Porque protestamos em Hong Kong

2005-12-19 00:00:00

No momento da abertura oficial da 6a. Reunião Ministerial da OMC em Hong Kong, movimentos e organizações da sociedade civil de todo o planeta estarão protestando, em marcha a ser iniciada no Victoria Park. Contra os possíveis rumos desta reunião, e contra a agenda da OMC que só pode beneficiar as grandes corporações, a marcha tem como slogans principais o pedido aos delegados na reunião oficial para que “fiquem ao lado de seu povo”, “pela rejeição da rodada anti-desenvolvimento da OMC” e “nenhum acordo é melhor que um mau acordo”. A Rede Brasileira pela Integração dos Povos (Rebrip), assim como a aliança continental à qual ela se filia, a Aliança Social Continental, estarão presentes, marcando a adesão dos movimentos sociais do continente ao evento. Aliás, a representação da sociedade civil brasileira em Hong Kong, composta de 27 membros, incluindo a CUT, a CONTAG, a FETRAF, o MST, o Movimento de Mulheres Camponesas, o IDEC e outras organizações é de longe a maior delegação latino-americana presente ao evento, onde estará lado a lado com milhares de ativistas de todo o mundo.
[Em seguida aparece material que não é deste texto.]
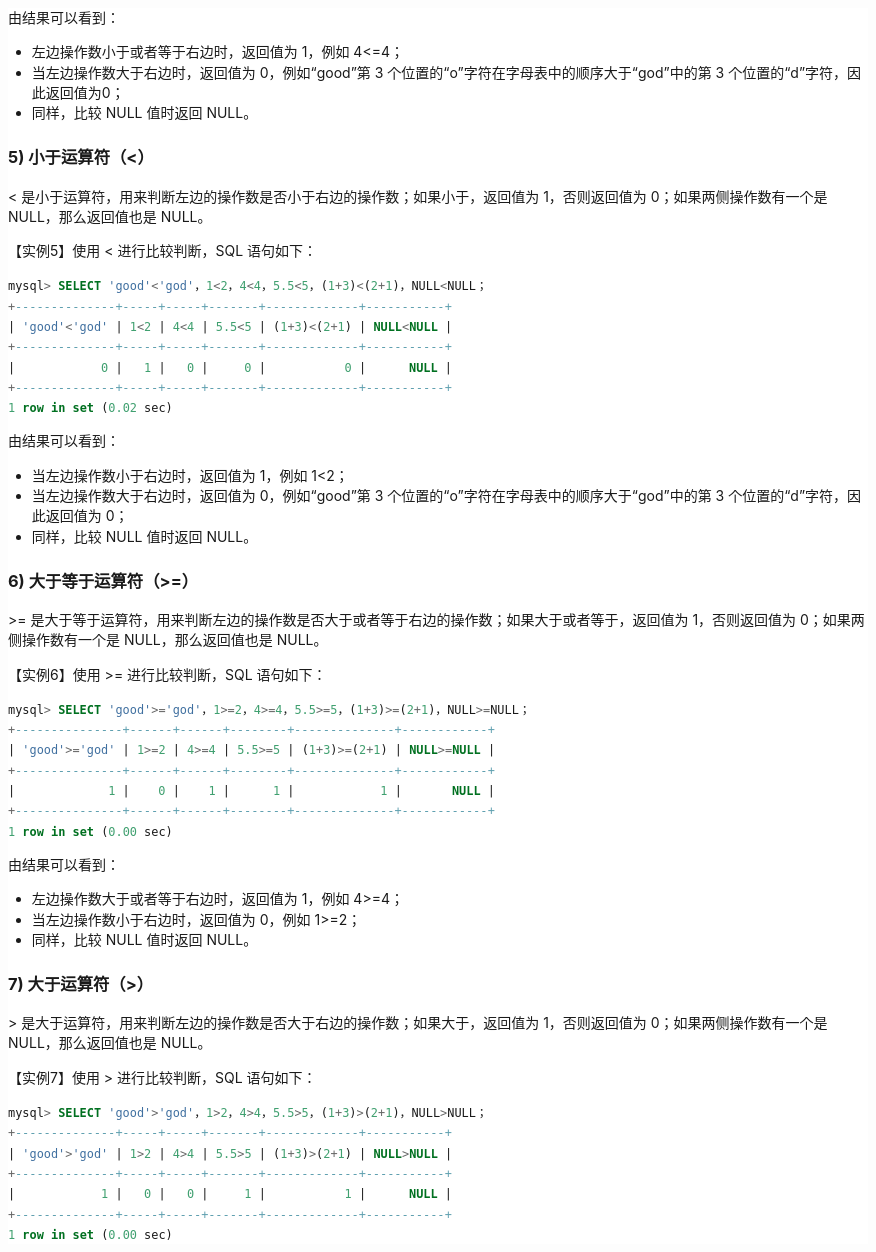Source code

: 由结果可以看到：

- 左边操作数小于或者等于右边时，返回值为 1，例如 4<=4；
- 当左边操作数大于右边时，返回值为 0，例如“good”第 3 个位置的“o”字符在字母表中的顺序大于“god”中的第 3 个位置的“d”字符，因此返回值为0；
- 同样，比较 NULL 值时返回 NULL。

### 5) 小于运算符（<）

< 是小于运算符，用来判断左边的操作数是否小于右边的操作数；如果小于，返回值为 1，否则返回值为 0；如果两侧操作数有一个是 NULL，那么返回值也是 NULL。

【实例5】使用 < 进行比较判断，SQL 语句如下：

```sql
mysql> SELECT 'good'<'god'，1<2，4<4，5.5<5，(1+3)<(2+1)，NULL<NULL；
+--------------+-----+-----+-------+-------------+-----------+
| 'good'<'god' | 1<2 | 4<4 | 5.5<5 | (1+3)<(2+1) | NULL<NULL |
+--------------+-----+-----+-------+-------------+-----------+
|            0 |   1 |   0 |     0 |           0 |      NULL |
+--------------+-----+-----+-------+-------------+-----------+
1 row in set (0.02 sec)
```

由结果可以看到：

- 当左边操作数小于右边时，返回值为 1，例如 1<2；
- 当左边操作数大于右边时，返回值为 0，例如“good”第 3 个位置的“o”字符在字母表中的顺序大于“god”中的第 3 个位置的“d”字符，因此返回值为 0；
- 同样，比较 NULL 值时返回 NULL。

### 6) 大于等于运算符（>=）

\>= 是大于等于运算符，用来判断左边的操作数是否大于或者等于右边的操作数；如果大于或者等于，返回值为 1，否则返回值为 0；如果两侧操作数有一个是 NULL，那么返回值也是 NULL。

【实例6】使用 >= 进行比较判断，SQL 语句如下：

```sql
mysql> SELECT 'good'>='god'，1>=2，4>=4，5.5>=5，(1+3)>=(2+1)，NULL>=NULL；
+---------------+------+------+--------+--------------+------------+
| 'good'>='god' | 1>=2 | 4>=4 | 5.5>=5 | (1+3)>=(2+1) | NULL>=NULL |
+---------------+------+------+--------+--------------+------------+
|             1 |    0 |    1 |      1 |            1 |       NULL |
+---------------+------+------+--------+--------------+------------+
1 row in set (0.00 sec)
```

由结果可以看到：

- 左边操作数大于或者等于右边时，返回值为 1，例如 4>=4；
- 当左边操作数小于右边时，返回值为 0，例如 1>=2；
- 同样，比较 NULL 值时返回 NULL。

### 7) 大于运算符（>）

\> 是大于运算符，用来判断左边的操作数是否大于右边的操作数；如果大于，返回值为 1，否则返回值为 0；如果两侧操作数有一个是 NULL，那么返回值也是 NULL。

【实例7】使用 > 进行比较判断，SQL 语句如下：

```sql
mysql> SELECT 'good'>'god'，1>2，4>4，5.5>5，(1+3)>(2+1)，NULL>NULL；
+--------------+-----+-----+-------+-------------+-----------+
| 'good'>'god' | 1>2 | 4>4 | 5.5>5 | (1+3)>(2+1) | NULL>NULL |
+--------------+-----+-----+-------+-------------+-----------+
|            1 |   0 |   0 |     1 |           1 |      NULL |
+--------------+-----+-----+-------+-------------+-----------+
1 row in set (0.00 sec)
```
E por quê estamos protestando?

O direito de proteger a agricultura familiar e camponesa e a segurança alimentar e nutricional dos países em desenvolvimento encontra-se ameaçado pelas negociações em curso no âmbito da OMC, que longe de se preocuparem com esses temas, priorizam a ampliação da liberalização que beneficia as grandes tradings comerciais internacionais. A esse respeito, mesmo o G-20, grupo do qual o Brasil faz parte, busca apresentar propostas no sentido de definir produtos especiais e salvaguardas que possam representar defesas face ao risco da liberalização absoluta.

Não se trata também de fazer mais concessões na área de bens industriais que podem complicar ainda mais a já difícil situação do emprego no país, e que tem aparecido nas discussões como a possibilidade de reduções bruscas de tarifas, ou ainda de usar as fórmulas de redução sobre as tarifas efetivamente praticas, em geral bem menores do que as consolidadas (registradas na OMC, e que apresentam margem para poder defender alguns setores, caso necessário). Essas concessões também podem gerar novas pressões para redução dos salários, uma vez que reforçarão o chamado “discurso de competitividade”.

Tampouco é possível fazer novas concessões na área de serviços, quando o país ainda se debate com o processo de desregulamentação dos anos 90, que gerou enormes prejuízos na prestação de serviços públicos de qualidade, e resultou em um grande e indefensável aumento de tarifas que apenas garante os lucros das empresas que participaram das privatizações. A União Européia aqui tem insistido na discussão de parâmetros para a ampliação da abertura em serviços, o que se contrapõe inclusive à fórmula tradicional de pedido e oferta, país a país, que rege essa negociação, desde que iniciada.

Menos ainda novas concessões em propriedade intelectual que atentem contra os programas sociais de distribuição de medicamentos ou de recolocar de forma aprofundada o tema de compras governamentais pela janela aos 45 minutos do segundo tempo, como uma forma de demonstração de boa vontade, mas abrindo caminho para perder a autonomia de usar esse mecanismo para alavancar o desenvolvimento local e nacional.

O Brasil deve exercer o direito de defender a saúde pública, a indústria nacional, a agricultura familiar e o amplo acesso a medicamentos, e não ceder às constantes pressões da indústria farmacêutica, representada nas negociações por países como os EUA.

Insistimos em tentar alterar esse cenário previsível para que a lógica das negociações de comércio internacional possa ser profundamente alterada no sentido de atender aos interesses dos povos, e por isso nos manifestamos e protestamos. Isso pode evidenciar a lógica de mais e mais concessões que a OMC impõe aos países menos desenvolvidos e colocar em discussão a própria OMC. O caminho de tentar maquiar o fracasso e os limites da negociação até o final do ano – reforçado pela pressão dos setores nacionais que se dispõem a resumir a política de negociação do país a uma tentativa de conseguir vantagens setoriais de mercado em troca de enormes concessões – só acabará impondo novas perdas.